As I may have already mentioned in my introduction to the Powell-illustrated Superman: Escape from Bizarro World (how many intros do I have to write before this deranged, hobo-slaying hillbilly LEAVES ME ALONE?), I once worked on a miniseries for Marvel Comics (sorry, Dark Horse, I’m plugging the hell out of the competition here) called The Hood, cocreated and pencilled by the great Kyle Hotz, a name that’s surely familiar to all of you Goon enthusiasts (Goon-thusiasts?).

Anyway, our inker on The Hood was a then-obscure kid named Eric Powell. And though his work was always stellar, it wasn’t until I finally discovered The Goon that I realized with sadness that even the goddamn tracer on my book was a way better writer than I.

That’s right, I know every Goon introduction has to drone on and on about Powell’s artwork; how he’s one of the greatest storytellers ever to grace the medium, how his painted covers would make Michelangelo weep, how he’s the demon love child of Frank Frazetta and Wally Wood and Will Eisner and blah, blah, effin’ blah. And while all of that is (mostly) true, the thing that really annoys me is how beautifully he writes.

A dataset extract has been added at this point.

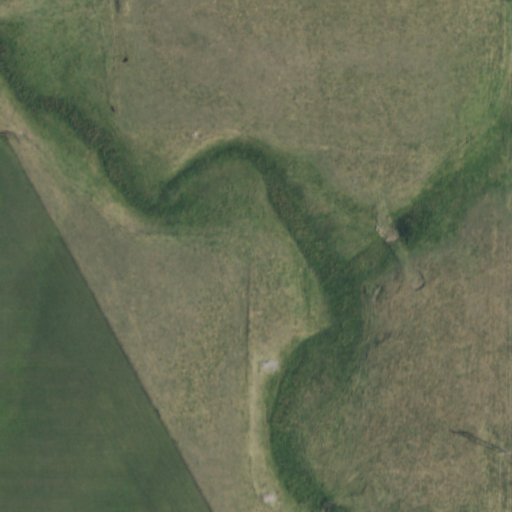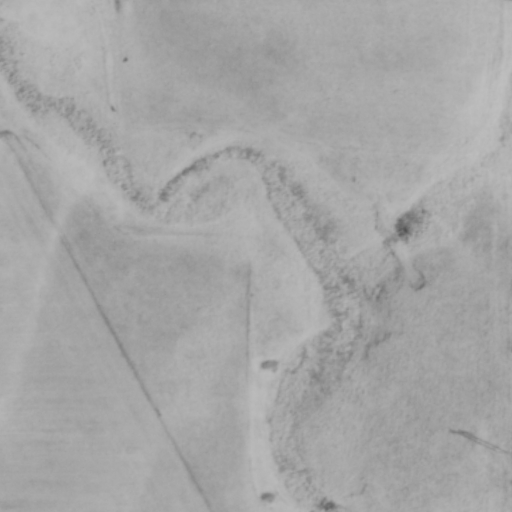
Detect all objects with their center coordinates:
power tower: (509, 2)
power tower: (499, 454)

Look, I don’t want to get too highfalutin’ here (to quote lovable sidekick Franky, re: fancy pants like yours truly looking for symbolism in this multiple Eisner Award winning series, “Sometimes a simpleton-playin’-in-his-own-filth-and-gettin’-shot-in-the-face joke is just a simpleton-playin’-in-his-own-filth-and-gettin’-shot-in-the-face joke”), but The Goon isn’t all exquisitely rendered poo gags and zombie decapitations.

That’s only eighty percent of it.

The other twenty percent is what elevates this story to the realm of the sublime. At its heart, the book is about a dark man with a broken heart who realizes that all we have in this wretched world are our friends . . . and we’re probably gonna take them down with us. That right there is the kind of horror that’s way scarier than zombie priests or mad scientists or even bog lurks. Because it’s The Truth.

Lucky for you, the issues that make up this collection represent some of the truthiest Goon stuff to date, darker and more challenging than ever. Like an evil computer from a bad 1980s sci-fi movie, Eric Powell continues to learn and evolve, even when God and Science dictate that such a thing should not be possible.

Clearly unwilling to let the Goon become a two-dimensional pulp hero, Powell writes our protagonist into one of the bleakest, meanest scenes I’ve read in a long, long time (you’ll know it when you see it), a scene that did a bang-up job of reminding me exactly who and what the Goon has always been (hint: not a “good guy”).

Anyway, it’s been a thrill watching Eric and his pug-ugly baby grow over the last decade or so, and I can’t wait to see what comes next for both of . . .

Christmas Christ, I’m only at 579 words?!

Ugh, Dark Horse editor/assassinatrix Sierra Hahn said these intros usually run 1,200 words, but I’m a two-bit comic guy who only “writes” cheap splash-page cliffhangers. I haven’t written 1200 words in my career, much less in one sitting. If you editorial types seriously need something to fill up space, kindly insert a picture of someone getting knifed in the eye HERE: 

Cool?  Cool. Well, what are the rest of you waiting for?  THE WAR STARTS NOW!!!  Quit reading my rambling parentheticals and get to the good stuff!

As for me? 

I’m gonna go take a dump.

 

Brian K. Vaughan

Selloutsville, USA

February 2009

A writer/producer on the television series Lost, Vaughan is also the co-creator of a bunch of comics, including Y: The Last Man, Ex Machina, and The Escapists. He is very sorry about the images conjured by this introduction.